I recently imported some user and transaction data for a client into two tables - Users and Transactions.
Each imported record had the following fields: Client, Hours Credited, Hours Debited, and [Imported] Balance.
In the Users table, I imported the Client and [Imported] Balance values. While in the Transactions table, I imported the Client, Hours Credited and Hours Debited values.
Back in the Users table, there are two rollup fields for both Total Hours Credited and Total Hours Debited as well as a Credits Remaining formula field which is {Total Hours Credited} - {Total Hours Debited}.
But when I created a checksum formula to see if the Total Hours Debited equaled the [Imported] Balance value, about 16% of the records were non-matching although they are displaying identical values:
I thought it could have been a rounding issue with some of the imported values, so I manually re-entered the values for Hours Credited and Hours Debited in the Transactions table as well as [Imported] Balance in the Users table, but I still got the same non-matching issue.
Only when I entered totally different values into each of those fields, did they match up properly (which isn’t helpful for my purposes).
Has anyone experienced this anomaly for field values (manually entered or imported) not summing up correctly?
P.S. The client mentioned they had a similar issue when doing a checksum before the CSV export, but surely manually re-entering the values should have fixed the any data rounding issue.
Is it possible there are decimals?
Have you tried add ROUND(…,0)?
Maybe this is related to the issue when things are lookedup or rolledup, the result is an array, not a number.
If that is the case the ROUND() function above may also show error.
Have you tried to do CONCATENATE() on both columns before you are comparing?
I would try that and then compare them as string. Since you are not doing any additional logic with numbers, then comparing them as string would do the job.
Here @Kuovonne has summarized well the issue with arrays… It’s not a problem in Airtable, rather Airtable doesn’t tell much and there isn’t much obvious guidance how to resolve it. So that may be the case here too?
If nothing helps, maybe provide link to sample data tables and share the table here.
But the weird thing is that when I manually re-enter the figures in the Transactions table, I am still getting these extra decimals at the end which is quite strange.
In the Transactions table, I manually changed the values from 164.00 → 164.10 & 161.80 → 161.90 (as per screenshot below), and the rounding error is still occurring.
Just something to keep in mind … rounding individual numbers and rounding result, there may show different, not sure if this would apply here, but just mentioning it in case…
1.0015
1.0035
1.0045
Each of these rounded gives one.
However total is 3.95 and rounded is 4.
So that is always issue with rounding, so keep that in mind.
However, I would also check the roll up function because that is using some formula, no? Are you totalling the numbers per client? When you roll up numbers there using SUM function, check there if you don’t need to add the rounding there into the roll up field function.

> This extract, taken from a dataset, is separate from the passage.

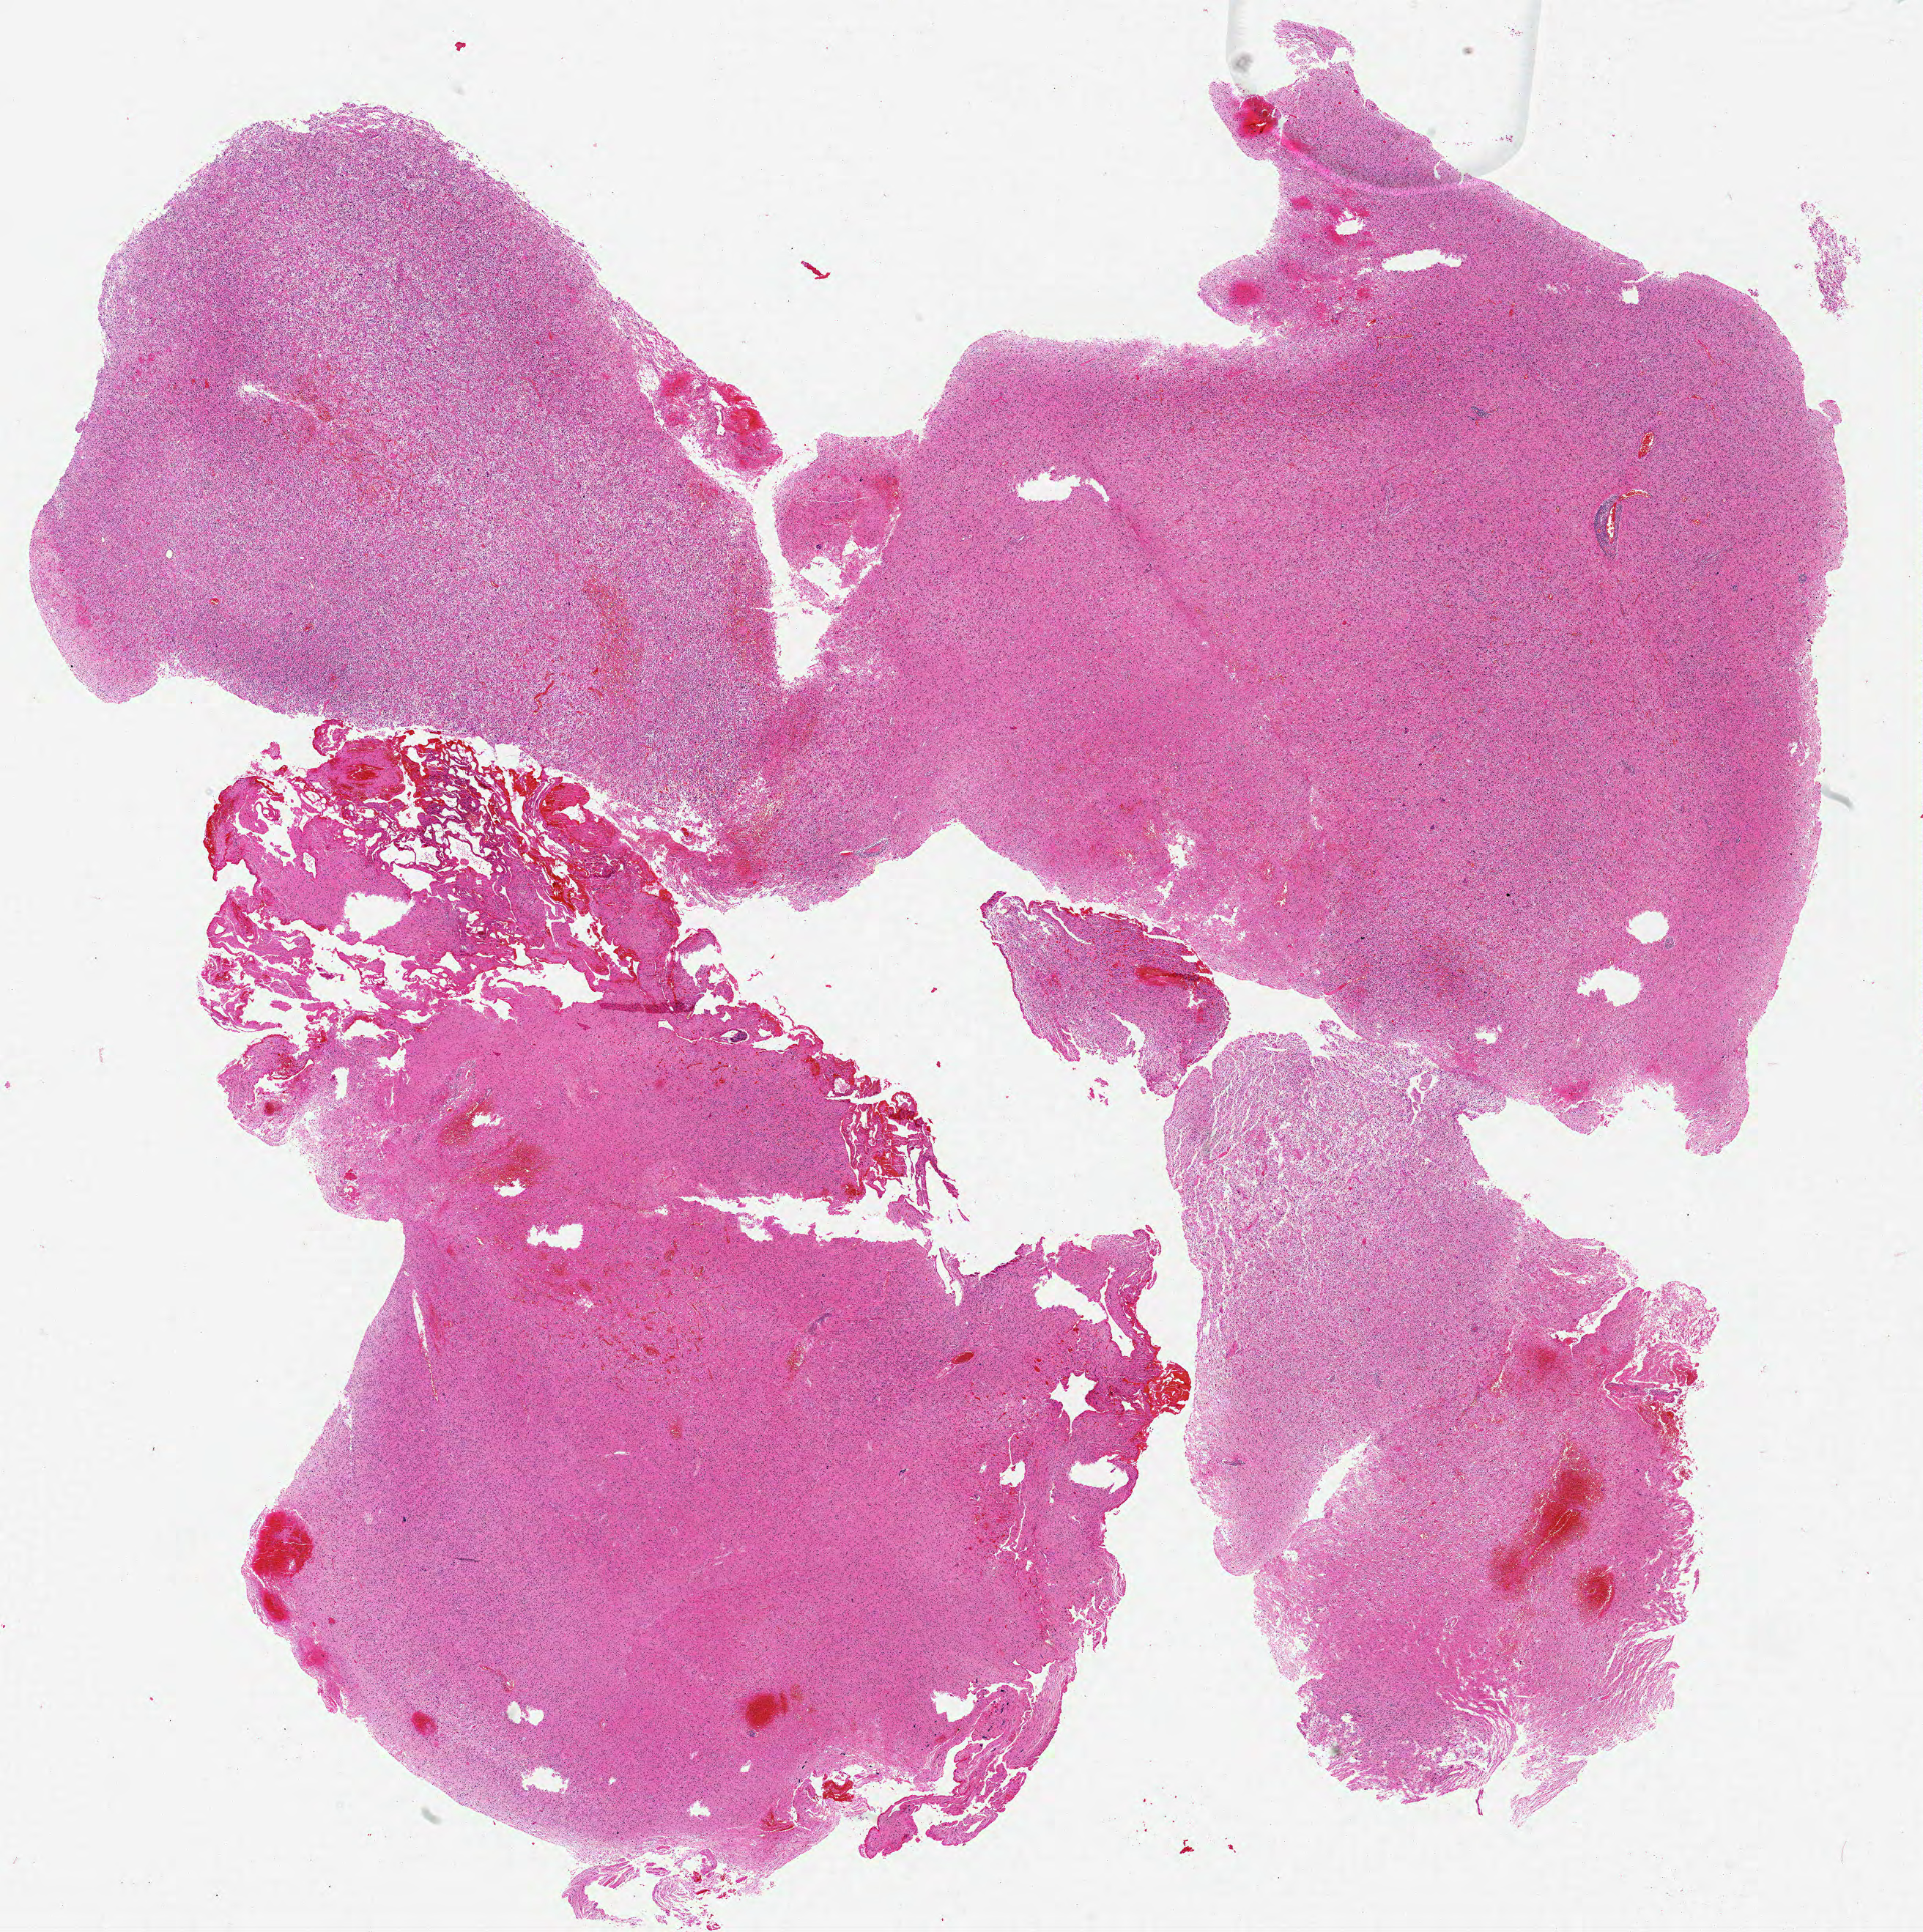
Whole-slide histology image, H&E-stained, low-resolution overview of the scanned area, about 21.0 x 21.1 mm (from a 20x scan); formalin-fixed paraffin-embedded (FFPE) diagnostic section; brain, primary tumour sample. Female, age 36 years at initial diagnosis.
Diagnosis: Glioblastoma.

I am not sure I understand how your table is setup but I assume is this:
Transactional table
Client A … Credits … Debits …
Client A … Credits … Debits …
Client D … Credits … Debits …
Client A … Credits … Debits …
Client D … Credits … Debits …
Client C … Credits … Debits …
Client table
Client A
Client B
Client C
Client D
Now you are rolling up the transaction of each individual client from Transaction table, right?
Also, when you say you have “Imported Balance” field, where does that come from, are these from some other place you keep track of it manually, or does the Imported Balance come from Transaction table?
Also, just make sure… there is a difference between ROUND(X,2) formula rounding to 2 digits and simply showing only 2 digits in a number field (formatting). Sometimes that causes a difference and it is not obvious on the first look.
As always, would help you to get answers if you share your table with sample data.
Yes, it’s a Rollup using a SUM(values) formula. But since there was only one record per client on the initial import, there was no summing of multiple transactions for now.
That was one of the imported field values too. But it was just imported as a ‘checksum’ to ensure the rolled up values from the transactions table matched it (which they didn’t).
I only used the number field display formatting for all the fields. The only ROUND formula I added was after your suggestion which enabled me to ‘fix’ the issue by making the rolled up values just have 2 decimal places.
I’ve actually been in touch with Airtable support about the issue when I change the numbers in the Transactions table still adding all those extra decimal places to the numbers. It’s been escalated and I’m just waiting on a response.
Thanks @bfrench. Airtable support also confirmed it is a floating point issue like you mentioned. They also suggested using the ROUND function (as mentioned by @itoldusoandso earlier) as a workaround for the issue.
Yep - it’s one of the many ways to deal with the reality that silicon is unable to handle the true nature of numbers.
In my view, Airtable should do more to make this less likely to be seen. It will always occur because of the architecture of the hardware, but mitigation should not be left to the no-codeists who vastly use this platform.